I was checking this out also as I got fat fingers ! lol

The guy who did the larger keyboard for cm7 says:



dhaliwal925 said:


> After decompiling the APK using apktool, go into the Res folder > values > dimensions.XML you really only need to change the first line for size..same for landscape but that is located in value-land folder..recompile and then using 7zip move over just the resource file and replace the one in the original apk because the one you compile will not be signed..I have switched to a couple of different themes and the keyboard stays the same size..albeit none of them really changed the keyboard much except for color. You will however have to move over the apk once the new version is released


I started messing with it, im assuming instead of LatinIME its now LatinIMEGoogle.apk but I cant get it to decompile with APK tools :/


----------



## smellyfingers (Dec 19, 2011)

I was having the same problem. I think ics might be the issue.


----------



## error311 (Oct 14, 2011)

smellyfingers said:


> I was having the same problem. I think ics might be the issue.

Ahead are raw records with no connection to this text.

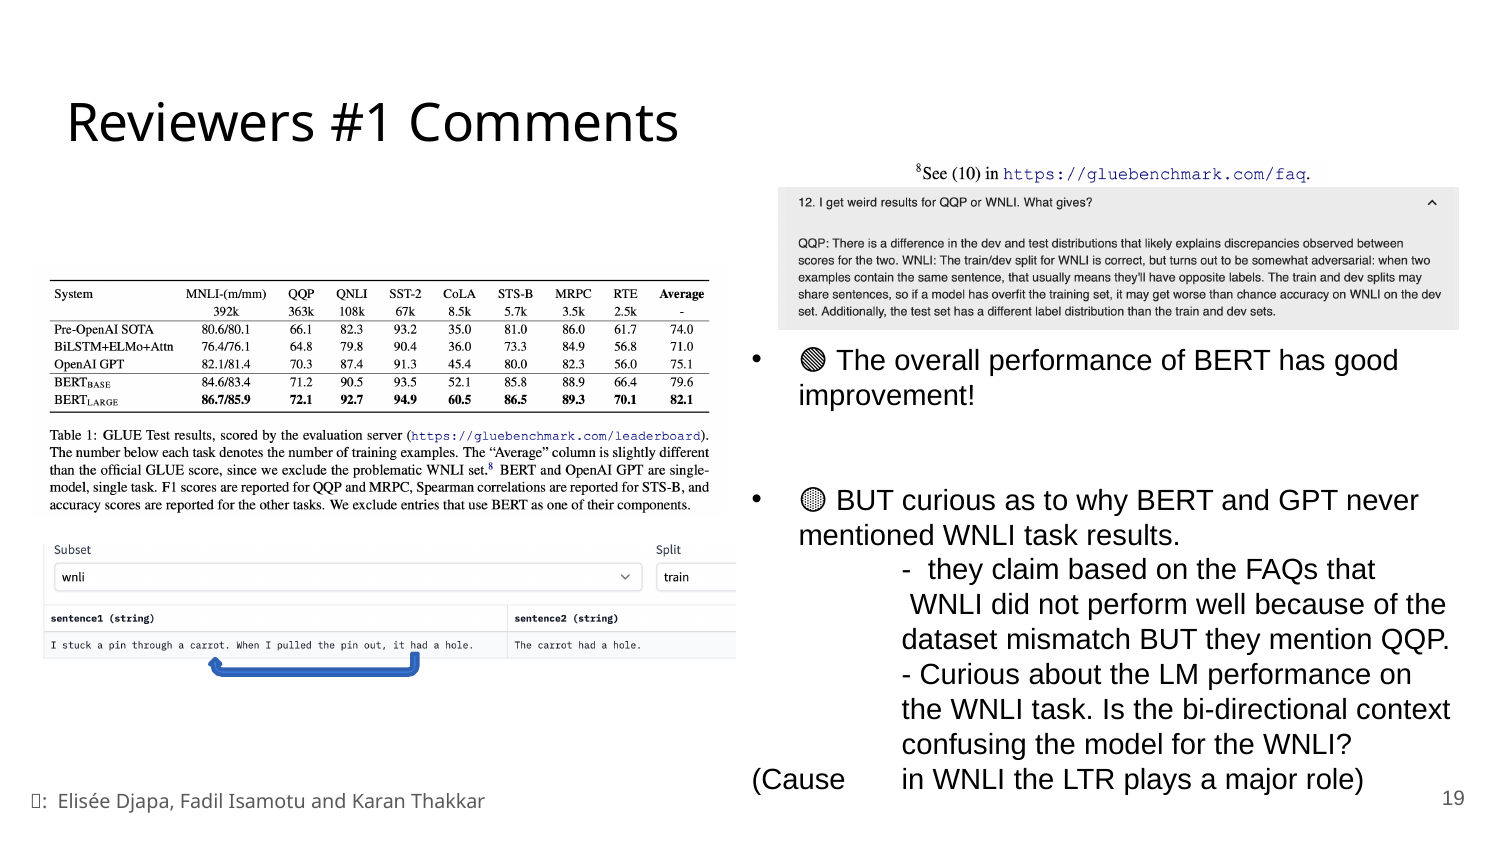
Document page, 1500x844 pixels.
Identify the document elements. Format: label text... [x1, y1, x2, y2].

picture [909, 159, 1328, 185]
text_box 🟢 The overall performance of BERT has good improvement! 🟡 BUT curious as to why BERT and GPT never mentioned WNLI task results. - they claim based on the FAQs that WNLI did not perform well because of the dataset mismatch BUT they mention QQP. - Curious about the LM performance on the WNLI task. Is the bi-directional context confusing the model for the WNLI? (Cause in WNLI the LTR plays a major role) [736, 333, 1469, 803]
picture [778, 187, 1459, 330]
text_box [211, 668, 420, 677]
list 🔎: Elisée Djapa, Fadil Isamotu and Karan Thakkar [15, 770, 533, 844]
picture [31, 262, 727, 518]
title Reviewers #1 Comments [51, 72, 1449, 167]
picture [40, 543, 737, 659]
slide_number 19 [1389, 764, 1480, 830]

Yeah I tryed alot can't figure it out. But for now what I did was download Ice Cream Sandwich Keyboard free from Johntanmi off the market. The keyboard is about almost an full key higher then the original one. There is also an paid version to change the height too. The free is enough for me to be able to type normally tho so I recommend checking that out. Its about 100% like the regular keyboard too.


----------